Published: April 29, 2016

    How Clean is Restaurant Water, Anyway?

    I worked my way through college waiting tables at a reasonably swank restaurant. The tips were good enough to get me from one week to the next, with enough left over to keep me alarmingly caffeinated during finals. I did, however, see things that I’ve never forgotten. There’s a reason I usually refuse water when I eat out.

    For one thing, not once did I see the ice machine or its scoop cleaned. It simply sat there, day after day. I didn’t really think about this until recently, when an online article from the Daily Mail caught my eye.

    The Daily Mail took samples of ice from six of Britain’s favorite fast food restaurants, including a couple which are equally popular in the US, and tested the ice for bacteria. What they found were bacterial levels higher than samples of water taken from the restaurants’ toilets.
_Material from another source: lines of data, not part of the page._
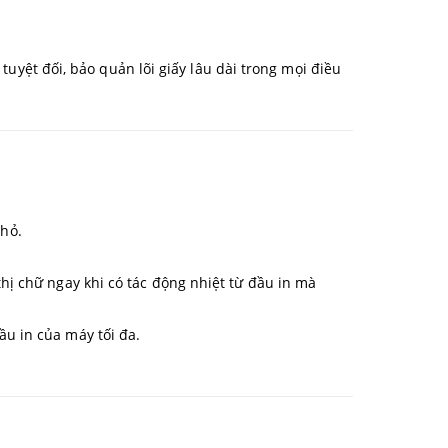
yệt đối, bảo quản lõi giấy lâu dài trong mọi điều
hỏ.
hị chữ ngay khi có tác động nhiệt từ đầu in mà
ầu in của máy tối đa.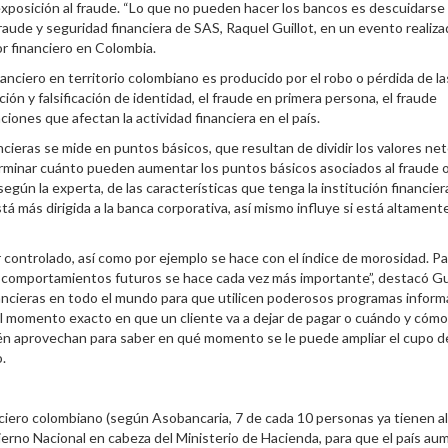
 exposición al fraude. “Lo que no pueden hacer los bancos es descuidarse
n fraude y seguridad financiera de SAS, Raquel Guillot, en un evento realiz
r financiero en Colombia.
nanciero en territorio colombiano es producido por el robo o pérdida de la
ón y falsificación de identidad, el fraude en primera persona, el fraude
aciones que afectan la actividad financiera en el país.
ancieras se mide en puntos básicos, que resultan de dividir los valores ne
erminar cuánto pueden aumentar los puntos básicos asociados al fraude 
ún la experta, de las características que tenga la institución financier
á más dirigida a la banca corporativa, así mismo influye si está altament
r controlado, así como por ejemplo se hace con el índice de morosidad. Pa
s comportamientos futuros se hace cada vez más importante”, destacó Gui
ancieras en todo el mundo para que utilicen poderosos programas inform
 el momento exacto en que un cliente va a dejar de pagar o cuándo y cómo
n aprovechan para saber en qué momento se le puede ampliar el cupo d
.
nciero colombiano (según Asobancaria, 7 de cada 10 personas ya tienen a
ierno Nacional en cabeza del Ministerio de Hacienda, para que el país a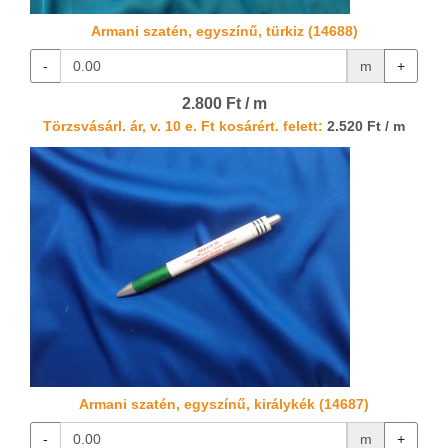
Armani szatén, egyszínű, türkiz (14688)
-
m
+
2.800 Ft / m
Törzsvásárl. ár, v. 10 e. Ft kosárért. felett:
2.520 Ft / m
Armani szatén, egyszínű, királykék (14687)
-
m
+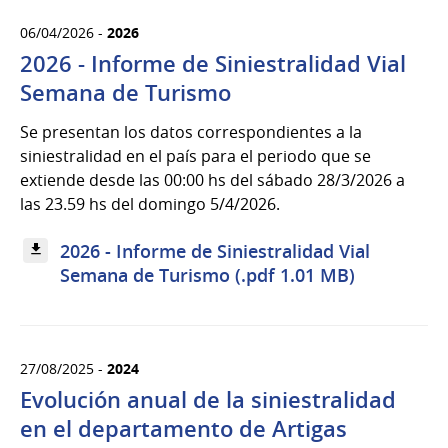
06/04/2026 -
2026
2026 - Informe de Siniestralidad Vial
Semana de Turismo
Se presentan los datos correspondientes a la
siniestralidad en el país para el periodo que se
extiende desde las 00:00 hs del sábado 28/3/2026 a
las 23.59 hs del domingo 5/4/2026.
2026 - Informe de Siniestralidad Vial
Semana de Turismo (.pdf 1.01 MB)
27/08/2025 -
2024
Evolución anual de la siniestralidad
en el departamento de Artigas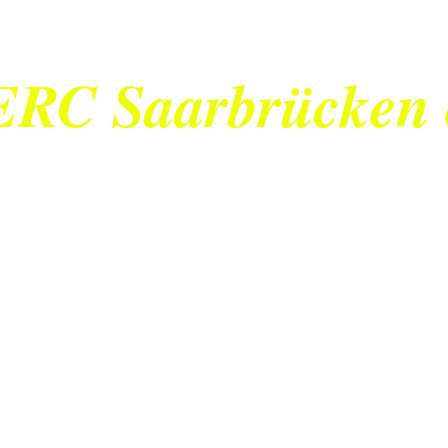
ERC Saarbrücken 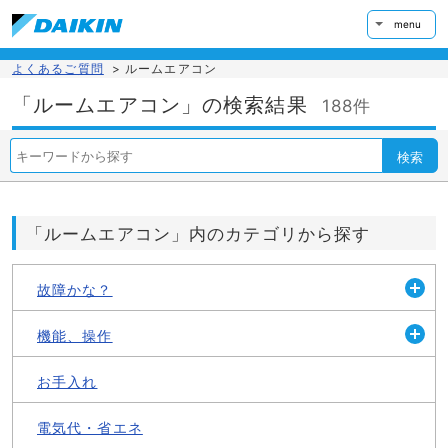
menu
よくあるご質問
>
ルームエアコン
「ルームエアコン」の検索結果
188件
検索
「ルームエアコン」内のカテゴリから探す
故障かな？
開
く
機能、操作
開
く
お手入れ
電気代・省エネ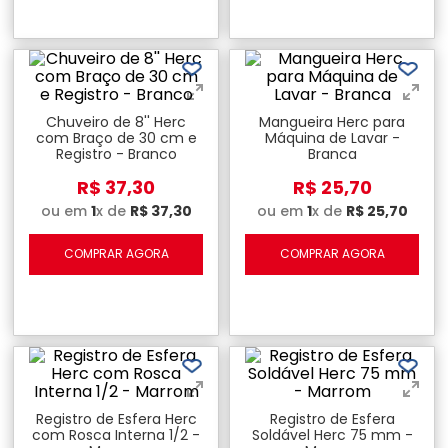
Chuveiro de 8'' Herc
Mangueira Herc para
com Braço de 30 cm e
Máquina de Lavar -
Registro - Branco
Branca
R$
37
,
30
R$
25
,
70
ou em
1
x de
R$
37
,
30
ou em
1
x de
R$
25
,
70
COMPRAR AGORA
COMPRAR AGORA
Registro de Esfera Herc
Registro de Esfera
com Rosca Interna 1/2 -
Soldável Herc 75 mm -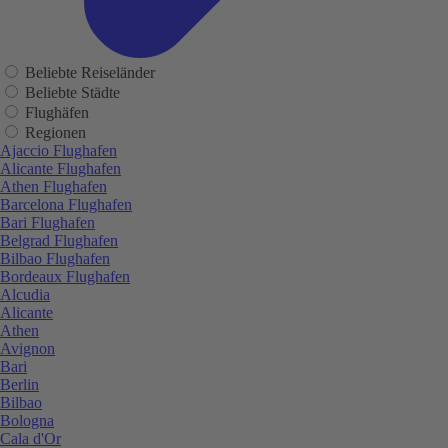
Beliebte Reiseländer
Beliebte Städte
Flughäfen
Regionen
Ajaccio Flughafen
Alicante Flughafen
Athen Flughafen
Barcelona Flughafen
Bari Flughafen
Belgrad Flughafen
Bilbao Flughafen
Bordeaux Flughafen
Alcudia
Alicante
Athen
Avignon
Bari
Berlin
Bilbao
Bologna
Cala d'Or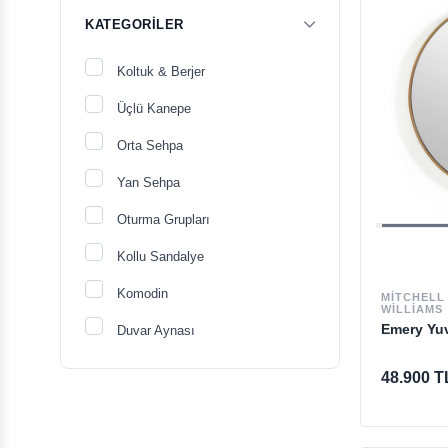
KATEGORILER
Koltuk & Berjer
Üçlü Kanepe
Orta Sehpa
Yan Sehpa
Oturma Grupları
Kollu Sandalye
Komodin
MITCHELL
WILLIAMS
Emery Yu
Duvar Aynası
Çalışma Masası
48.900 T
Outlet Oturma Grubu
Yeni Ev Hediyeleri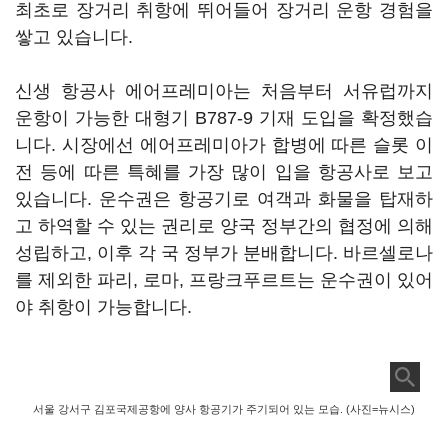
최초로 장거리 취항에 뛰어들어 장거리 운항 경험을
쌓고 있습니다.
신생 항공사 에어프레미아는 처음부터 서유럽까지
운항이 가능한 대형기 B787-9 기재 도입을 확정했습
니다. 시장에선 에어프레미아가 합병에 따른 슬롯 이
전 등에 따른 특혜를 가장 많이 입을 항공사로 보고
있습니다. 운수권은 항공기로 여객과 화물을 탑재하
고 하역할 수 있는 권리로 양국 정부간의 협정에 의해
성립하고, 이후 각 국 정부가 분배합니다. 바르셀로나
를 제외한 파리, 로마, 프랑크푸르트는 운수권이 있어
야 취항이 가능합니다.
서울 강서구 김포국제공항에 양사 항공기가 주기되어 있는 모습. (사진=뉴시스)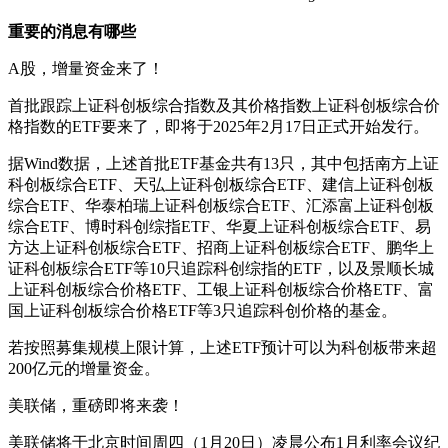
重要的消息有哪些
A股，增量资金来了！
首批跟踪上证科创板综合指数及其价格指数上证科创板综合价
格指数的ETF要来了，即将于2025年2月17日正式开始发行。
据Wind数据，上述首批ETF基金共有13只，其中包括南方上证
科创板综合ETF、天弘上证科创板综合ETF、建信上证科创板
综合ETF、华泰柏瑞上证科创板综合ETF、汇添富上证科创板
综合ETF、博时科创综指ETF、华夏上证科创板综合ETF、易
方达上证科创板综合ETF、招商上证科创板综合ETF、鹏华上
证科创板综合ETF等10只追踪科创综指的ETF，以及景顺长城
上证科创板综合价格ETF、工银上证科创板综合价格ETF、富
国上证科创板综合价格ETF等3只追踪科创价格的基金。
若按照募集规模上限计算，上述ETF预计可以为科创板带来超
200亿元的增量资金。
美联储，重磅即将来袭！
美联储将于北京时间周四（1月20日）凌晨公布1月利率会议纪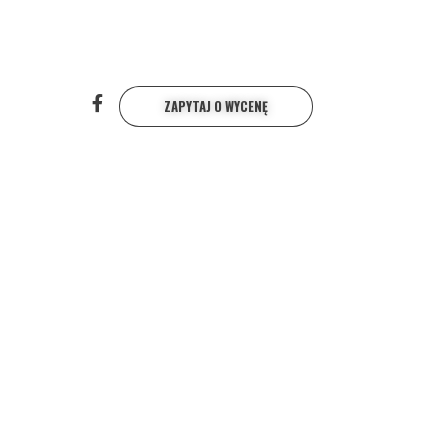
ZAPYTAJ O WYCENĘ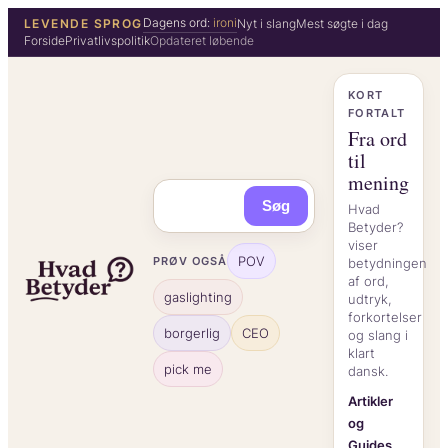
Spring
Dagens ord:
ironi
LEVENDE SPROG
Nyt i slang
Mest søgte i dag
Forside
Privatlivspolitik
Opdateret løbende
til
indhold
KORT
FORTALT
Fra ord
til
mening
Søg
Hvad
Betyder?
viser
POV
PRØV OGSÅ
betydningen
af ord,
gaslighting
udtryk,
forkortelser
borgerlig
CEO
og slang i
klart
pick me
dansk.
Artikler
og
Guides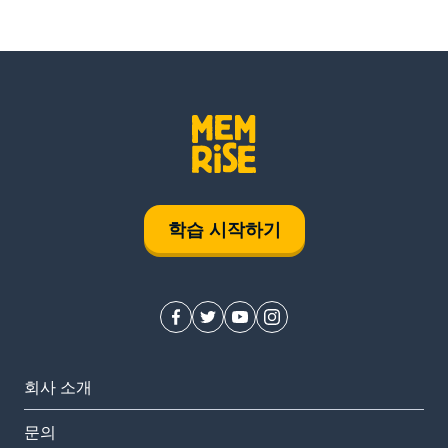
학습 시작하기
회사 소개
문의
    Yeah, that turned my stomach too, but it isn’t really surprising. Washrooms get cleaned more often than ice machines. As for the ice machine itself, people often assume ice is cold enough to kill bacteria, which simply isn’t true. The bacteria itself might occur simply because the ice machine isn’t cleaned enough, or travel there on human hands, especially if hand-washing isn’t enforced.

    The Daily Mail article reported while none of the samples represented a health risk, a government-accredited laboratory considered four to be a “hygiene risk.” I’m not sure what the difference is, but I don’t what the words “health,” “hygiene,” and “risk” to be combined in any order when it comes to my favorite eating establishments.

    Thinking about the Daily Mail’s story, I found myself considering the ubiquitous water pitchers we used when I was waiting tables. They were only ever washed at the end of a shift, and sometimes not even then. That means every time a pitcher’s lip touched someone’s glass, it had the potential to collect and deliver whatever viral or bacterial bugs were making the rounds at the time. My stomach did another roll.

    So that’s why I no longer drink water at restaurants—at least, not water from the restaurant. If the establishment allows it, I bring my own filtered water in my trusty, reusable Pelican water bottle. Most restaurants don’t object once I point out it’s only water—which they’re giving away for free anyway.